Run training of a `paccmann` model.

positional arguments:
  train_filepath        Path to train data.
  eval_filepath         Path to eval data.
  model_path            Path where the model is stored.
  model_specification_fn_name
                        Model specification function. Pick one of the
                        following: ['dnn', 'rnn', 'scnn', 'sa', 'ca', 'mca'].
  params_filepath       Path to model params. Dictionary with parameters
                        defining the model.
  feature_names         Comma separated feature names.
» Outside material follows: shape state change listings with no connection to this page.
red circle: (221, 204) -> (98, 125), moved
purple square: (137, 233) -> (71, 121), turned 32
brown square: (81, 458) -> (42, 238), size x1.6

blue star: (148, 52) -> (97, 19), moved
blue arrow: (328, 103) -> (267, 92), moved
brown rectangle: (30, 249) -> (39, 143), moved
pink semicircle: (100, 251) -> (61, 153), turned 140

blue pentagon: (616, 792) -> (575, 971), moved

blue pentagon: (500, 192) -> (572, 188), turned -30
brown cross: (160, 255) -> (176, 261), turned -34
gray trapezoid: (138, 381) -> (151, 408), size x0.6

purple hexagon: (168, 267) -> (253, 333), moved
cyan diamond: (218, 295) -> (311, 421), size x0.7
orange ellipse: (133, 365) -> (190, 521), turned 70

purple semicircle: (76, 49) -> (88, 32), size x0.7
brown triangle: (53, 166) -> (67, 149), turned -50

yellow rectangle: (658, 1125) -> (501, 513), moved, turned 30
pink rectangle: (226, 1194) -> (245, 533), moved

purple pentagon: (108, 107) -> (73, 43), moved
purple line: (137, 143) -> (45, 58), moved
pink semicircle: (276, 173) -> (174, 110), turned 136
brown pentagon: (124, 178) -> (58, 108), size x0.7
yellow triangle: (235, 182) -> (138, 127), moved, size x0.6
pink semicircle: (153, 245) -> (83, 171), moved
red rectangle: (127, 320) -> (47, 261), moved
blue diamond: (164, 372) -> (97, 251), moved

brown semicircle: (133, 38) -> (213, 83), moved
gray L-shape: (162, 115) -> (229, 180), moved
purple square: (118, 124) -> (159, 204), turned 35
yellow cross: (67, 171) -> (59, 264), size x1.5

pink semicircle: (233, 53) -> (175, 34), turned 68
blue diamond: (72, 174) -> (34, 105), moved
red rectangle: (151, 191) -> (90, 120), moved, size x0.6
Select from the
                        following: ['smiles_character_tokens',
                        'smiles_atom_tokens', 'fingerprints_256',
                        'fingerprints_512', 'targets_10', 'targets_20',
                        'targets_50', 'selected_genes_10',
                        'selected_genes_20', 'cnv_min', 'cnv_max', 'disrupt',
                        'zigosity', 'ic50', 'ic50_labels'].

optional arguments:
  -h, --help            show this help message and exit
  -save_checkpoints_steps 300, --save-checkpoints-steps 300
                        Steps before saving a checkpoint.
  -eval_throttle_secs 60, --eval-throttle-secs 60
                        Throttle seconds between evaluations.
  -model_suffix , --model-suffix 
                        Suffix for the trained moedel.
  -train_steps 10000, --train-steps 10000
                        Number of training steps.
  -batch_size 64, --batch-size 64
                        Batch size.
  -learning_rate 0.001, --learning-rate 0.001
                        Learning rate.
  -dropout 0.5, --dropout 0.5
                        Dropout to be applied to set and dense layers.
  -buffer_size 20000, --buffer-size 20000
                        Buffer size for data shuffling.
  -number_of_threads 1, --number-of-threads 1
                        Number of threads to be used in data processing.
  -prefetch_buffer_size 6, --prefetch-buffer-size 6
                        Prefetch buffer size to allow pipelining.